Kepala Dinas perindustrian dan perdagangan Bali Putu Astawa mengatakan Afrika Selatan dan Asia Selatan memiliki pasar yang belum digarap secara optimal oleh pelaku usaha dari Bali. Dia menyakini kedua wilayah memiliki daya beli yang mampu menyerap produk-produk ekspor dari Bali.

“Sejauh ini memang belum ada dampaknya (untuk ekspor) ke Amerika, tetapi kalau terjadi ya pasar baru itu yang kami dorong untuk dijajaki pelaku pasar. Kemendag (Kementerian Perdagangan) juga sudah memberikan instruksi dan sedang menjajaki pasar di dua wilayah itu,” tuturnya, Senin, 9 Juli 2018.

Astawa merujuk negara Afrika Selatan dan Bangladesh yang selama ini belum digarap dengan baik. Dua negara itu sebenarnya memiliki populasi besar yang memungkinkan untuk menjadi bidikan bagi produk-produk asal Bali.

Menurutnya, ekspor ke Afrika Selatan sudah dilakukan oleh sejumlah eksportir asal Bali untuk komoditas perhiasan dan kerajinan. Hanya saja, nilai ekspornya masih kecil dan tidak masuk dalam daftar 10 besar negara tujuan.

Ditegaskan olehnya, negara Arab juga dapat menjadi negara tujuan apabila AS benar-benar mengenakan tarif impor produk Indonesia. Daya beli negara-negara di kawasan Timur Tengah juga besar dan menyukai keunikan kerajinan dari Pulau Dewata. “Intinya kalau benar terjadi maka tidak ada pilihan lain harus meningkatkan kualitas produk agar masih diminati,” tutur Astawa.
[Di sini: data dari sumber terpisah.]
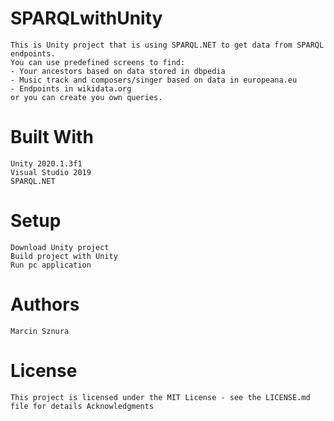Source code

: # SPARQLwithUnity

    This is Unity project that is using SPARQL.NET to get data from SPARQL endpoints. 
    You can use predefined screens to find:
    - Your ancestors based on data stored in dbpedia
    - Music track and composers/singer based on data in europeana.eu
    - Endpoints in wikidata.org
    or you can create you own queries.

# Built With

    Unity 2020.1.3f1
    Visual Studio 2019
    SPARQL.NET
    
# Setup
    
    Download Unity project
    Build project with Unity
    Run pc application
    
# Authors

    Marcin Sznura

# License

    This project is licensed under the MIT License - see the LICENSE.md file for details Acknowledgments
Genderang perang dagang antara Amerika Serikat dan Cina telah ditabuh. Negeri Paman Sam mulai mengumpulkan tarif terhadap produk impor asal negeri bambu yang nilainya USD 34 miliar pada Jumat, 6 Juli 2018 pukul 00.01 waktu AS. Presiden AS Donald Trump juga mengancam akan ada putaran berikutnya yang menyasar produk impor dari Cina senilai lebih dari USD 500 miliar.